— Exercise passage —
⟨
Finished downloading opgrsp_gpkg_gb.zip to /dbfs/tmp/stuart.lynn@databricks.com/OpenGreenspace/data/opgrsp_gpkg_gb.zip





['/dbfs/tmp/stuart.lynn@databricks.com/OpenGreenspace/data/opgrsp_gpkg_gb.zip']

In [0]:
%sh
mkdir -p $DATADIR/geopackage
unzip -n $DATADIR/opgrsp_gpkg_gb.zip -d $DATADIR/geopackage/

Archive:  /dbfs/tmp/stuart.lynn@databricks.com/OpenGreenspace/data/opgrsp_gpkg_gb.zip


In [0]:
%sh ls -lah $DATADIR/geopackage/Data/

total 122M
drwxrwxrwx 2 nobody nogroup 4.0K May 28 17:55 .
drwxrwxrwx 2 nobody nogroup 4.0K May 28 17:55 ..
-rwxrwxrwx 1 nobody nogroup 122M May 28 17:55 opgrsp_gb.gpkg


## 1b. Read AoI data into Spark, reproject and store in Delta Lake

We will use Mosaic to read in this vector dataset, reproject it into a WGS84 coordinate reference system and write the feature geometries and their associated properties into a table in Unity Catalog.

- Enabling Mosaic is a straightforward call to `mosaic.enable_mosaic()`.
- If we want to use Mosaic's GDAL extensions (multiple vector and raster format readers, raster transformation functions etc.) then we also need to call `mosaic.enable_gdal()`.
- GDAL needs to be installed and available on the cluster and Mosaic can also help us with this task (see instructions [here](https://databrickslabs.github.io/mosaic/usage/install-gdal.html))
- The raster functions in Mosaic have two modes of operation. We'll opt for the more stable 'checkpointing enabled' mode, which persists intermediate raster results to a location in DBFS during execution of Spark jobs.

In [0]:
spark.conf.set("spark.sql.adaptive.coalescePartitions.enabled", "false")
mos.enable_mosaic(spark, dbutils)
mos.enable_gdal(spark, with_checkpoint_path=f"/dbfs{output_path}/checkpoint/{datetime.now().isoformat()}")

GDAL enabled.

checkpoint path '/dbfs/tmp/stuart.lynn@databricks.com/OpenGreenspace/outputs/checkpoint/2024-09-11T15:35:23.953585' configured for this session.
GDAL 3.4.1, released 2021/12/27




Mosaic has specialised readers for geopackages, file geodatabases, shapefiles and other GDAL supported vector data formats (see [docs](https://databrickslabs.github.io/mosaic/api/vector-format-readers.html) for more info).
⟩
— To do —
[1] Answer these questions from the Mosaic notebook excerpt:
(a) What size does the directory listing show for opgrsp_gb.gpkg?
(b) Into which coordinate reference system will the vector dataset be reprojected?
(c) Which GDAL version is reported after GDAL is enabled?
[2] From the Mosaic notebook excerpt, quote the part that opens with the words containing "- The raster" and closes with "for this session.".
The rows that come next have no connection to the Mosaic notebook excerpt.

— Recorded data —
⟨
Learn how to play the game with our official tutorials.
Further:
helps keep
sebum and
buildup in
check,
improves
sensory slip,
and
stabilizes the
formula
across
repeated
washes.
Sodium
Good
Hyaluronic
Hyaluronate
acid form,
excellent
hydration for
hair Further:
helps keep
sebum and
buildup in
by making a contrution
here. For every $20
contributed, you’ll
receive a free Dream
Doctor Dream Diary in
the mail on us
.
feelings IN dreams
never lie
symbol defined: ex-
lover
⟩
⟨
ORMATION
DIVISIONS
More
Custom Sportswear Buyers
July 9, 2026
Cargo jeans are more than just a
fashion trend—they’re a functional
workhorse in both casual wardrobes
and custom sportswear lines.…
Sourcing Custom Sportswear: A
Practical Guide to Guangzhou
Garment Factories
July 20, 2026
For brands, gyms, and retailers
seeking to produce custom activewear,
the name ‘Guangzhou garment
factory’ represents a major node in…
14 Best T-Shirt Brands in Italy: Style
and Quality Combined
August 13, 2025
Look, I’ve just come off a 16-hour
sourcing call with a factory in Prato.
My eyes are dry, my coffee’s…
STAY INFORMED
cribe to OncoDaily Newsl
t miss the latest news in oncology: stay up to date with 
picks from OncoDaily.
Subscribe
⟩
— Answers to the problems —
[1]
(a) 122M
(b) WGS84
(c) GDAL 3.4.1

[2]
- The raster functions in Mosaic have two modes of operation. We'll opt for the more stable 'checkpointing enabled' mode, which persists intermediate raster results to a location in DBFS during execution of Spark jobs.

In [0]:
spark.conf.set("spark.sql.adaptive.coalescePartitions.enabled", "false")
mos.enable_mosaic(spark, dbutils)
mos.enable_gdal(spark, with_checkpoint_path=f"/dbfs{output_path}/checkpoint/{datetime.now().isoformat()}")

GDAL enabled.

checkpoint path '/dbfs/tmp/stuart.lynn@databricks.com/OpenGreenspace/outputs/checkpoint/2024-09-11T15:35:23.953585' configured for this session.